- **TO DO**
• A. Which engine platforms does the Ford Fiesta conversion post name? List every one.
• B. Rewrite part of the Ford Fiesta conversion post with "Escort" in place of "Fiesta". Begin at the words "# George - Ford" and stop after "plans a reality.".
• C. Can you carry the Ford Fiesta conversion post forward from its last sentence?

=== PASSAGE TO READ ===

# George - Ford Fiesta Conversion



## wowhestall (Jan 8, 2017)

Hi everyone. I've been considering an EV conversion for a number of months now and it finally seems I might have the vehicle and $$ to make my plans a reality.

I have been donated a 1996 Ford Fiesta 1.1L by my lady friend. It's an extremely clean motor which will stand the test of time. It only has power brakes, nothing else. It's perfect for me as I know the X-Flow/Endura/CVH/Zetec platform really well. I dropped a 2.0L Zetec into a tiny Ford Ka just a few years ago. I am very good with my hands and have most tools at my disposal; welder, lathe etc. I'm also pretty good with electronics and power electrics so no worries there.

I'd like to be able to use this car to get to work and back which is 17 miles each way, without charging at work. Ideally I want to achieve at least 50 miles on a charge with a top speed of 70MPH. I don't want to be a slouch on the motorways.

I'm not too fussed about performance but I would be disappointed it if was slower to pick up than the 1.1L petrol I would be replacing.

=== STORED DATA ===

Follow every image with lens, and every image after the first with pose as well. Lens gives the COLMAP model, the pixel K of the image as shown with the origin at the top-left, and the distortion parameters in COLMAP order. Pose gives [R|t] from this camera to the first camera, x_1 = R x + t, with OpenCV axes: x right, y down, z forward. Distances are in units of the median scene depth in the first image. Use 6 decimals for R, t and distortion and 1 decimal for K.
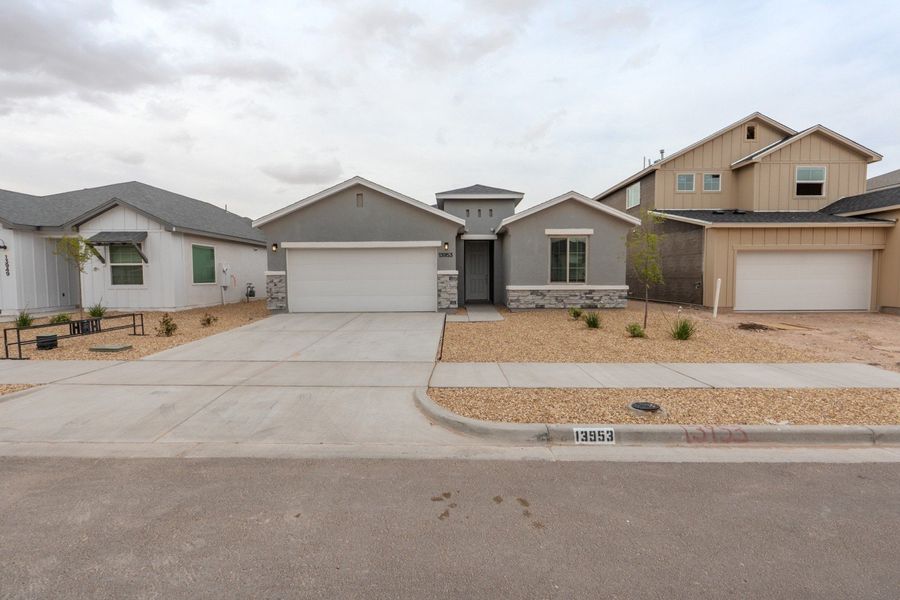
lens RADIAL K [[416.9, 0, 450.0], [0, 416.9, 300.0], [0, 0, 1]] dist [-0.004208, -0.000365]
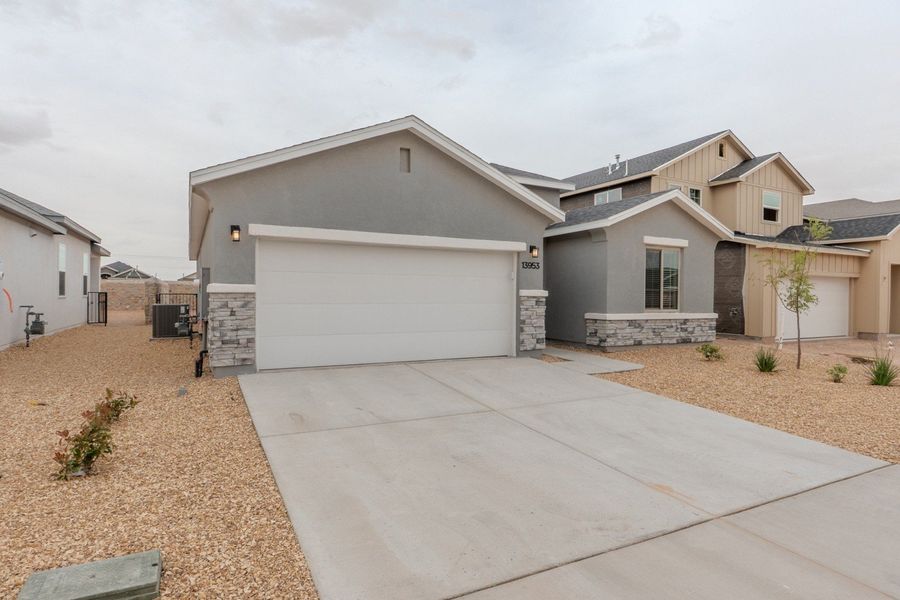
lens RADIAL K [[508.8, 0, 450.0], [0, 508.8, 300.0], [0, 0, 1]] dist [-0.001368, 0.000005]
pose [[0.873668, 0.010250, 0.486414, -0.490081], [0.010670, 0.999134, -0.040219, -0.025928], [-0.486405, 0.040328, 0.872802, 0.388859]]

===
=== STORED DATA ===

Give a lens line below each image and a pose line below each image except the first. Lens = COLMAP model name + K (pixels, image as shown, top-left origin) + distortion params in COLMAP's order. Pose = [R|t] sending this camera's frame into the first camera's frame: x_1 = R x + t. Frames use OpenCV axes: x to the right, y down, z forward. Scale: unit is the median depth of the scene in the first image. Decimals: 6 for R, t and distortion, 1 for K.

===
=== STORED DATA ===

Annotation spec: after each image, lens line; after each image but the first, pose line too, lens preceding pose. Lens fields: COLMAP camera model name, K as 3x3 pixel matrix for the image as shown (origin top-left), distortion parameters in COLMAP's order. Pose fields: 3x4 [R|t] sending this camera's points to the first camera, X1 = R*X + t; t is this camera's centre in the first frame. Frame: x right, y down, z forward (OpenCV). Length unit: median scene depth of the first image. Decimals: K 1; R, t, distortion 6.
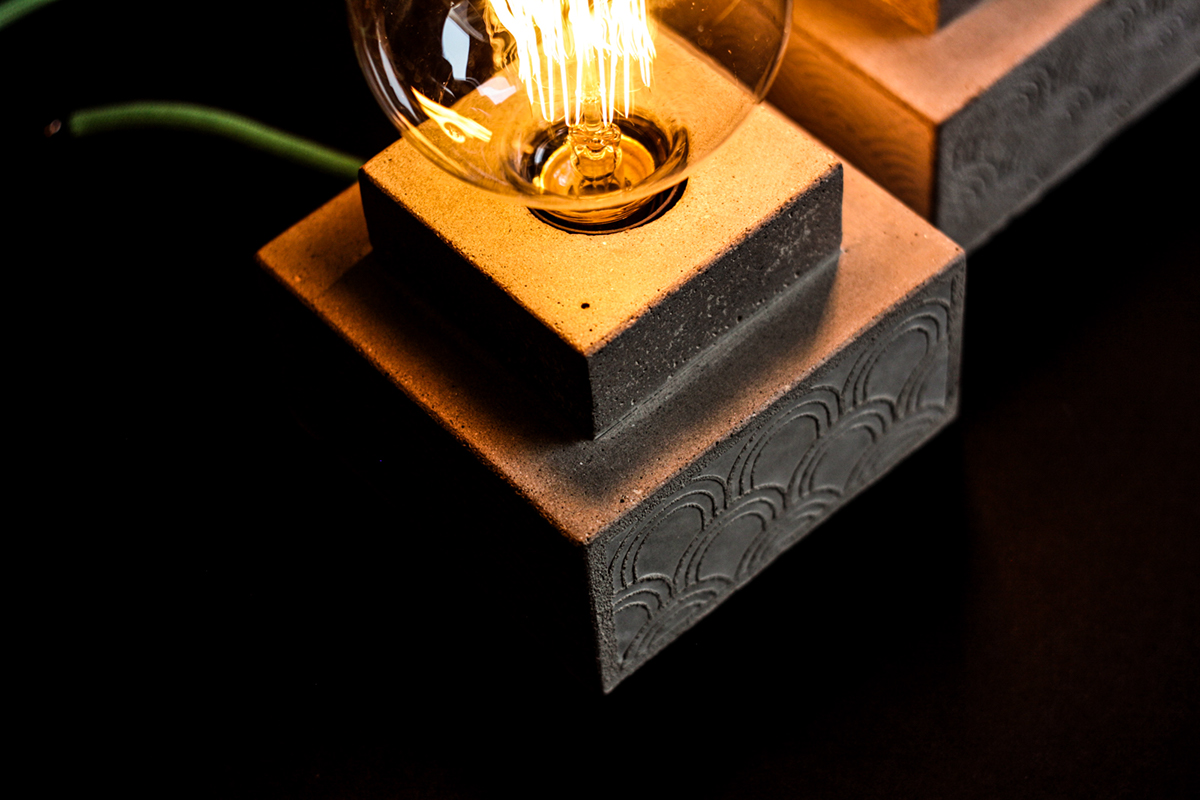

===

- **EXPECTED OUTPUTS**
• A. X-Flow, Endura, CVH, Zetec

• B.
# George - Ford Escort Conversion



## wowhestall (Jan 8, 2017)

Hi everyone. I've been considering an EV conversion for a number of months now and it finally seems I might have the vehicle and $$ to make my plans a reality.

• C.
I've got a budget of £1,500, though the lower the better of course! I also don't mind putting extra cash into uprated coilovers, for the weight. I already have some Mondeo V6 calipers I can make work, for stopping power.

I certainly plan on keeping the gearbox, so that leaves just 500mm remaining for motor and adapter plate. I've had a google and there are plenty of electric motors out there. I just can't decide what I really NEED to get things moving.

In case it helps with calculations the gearbox is:
Gears: 3.15/1.93/1.28/0.95/0.76
Final Drive: 4.06

My own working out means on 195/45/16 tyes (581.9mm diameter) I would only achieve 44MPH in 5th @ 2000RPM. Seem to see most FLT motors max at about this... Or am I completely wrong somewhere?

Would really appreciate a guiding hand with any of this?! Picking a motor is currently the hardest thing for me, I don't want to screw it up and buy twice.

Thanks, Andy

P.S. This is George!


----------



## Moltenmetal (Mar 20, 2014)

Hi, and welcome!

Your budget is light...you might make it, but only with a lot of effort. You would need a battery pack from a crashed leaf or volt, a salvaged forklift motor and a controller home built from a kit.

With double that budget you might be able to buy a motor and controller new- but even then it might be light.

The car is a fine choice, but you need more money to make this happen, and more still if you want it to be reliable and safe.

There are lots of UK conversions here so you can learn the rules to making it legal.

Best of luck- review the Wiki and some build threads and ask lots of questions once you have a basic plan.


----------



## galderdi (Nov 17, 2015)

concur, that budget is light. 

It can often be counter productive. I know from experience.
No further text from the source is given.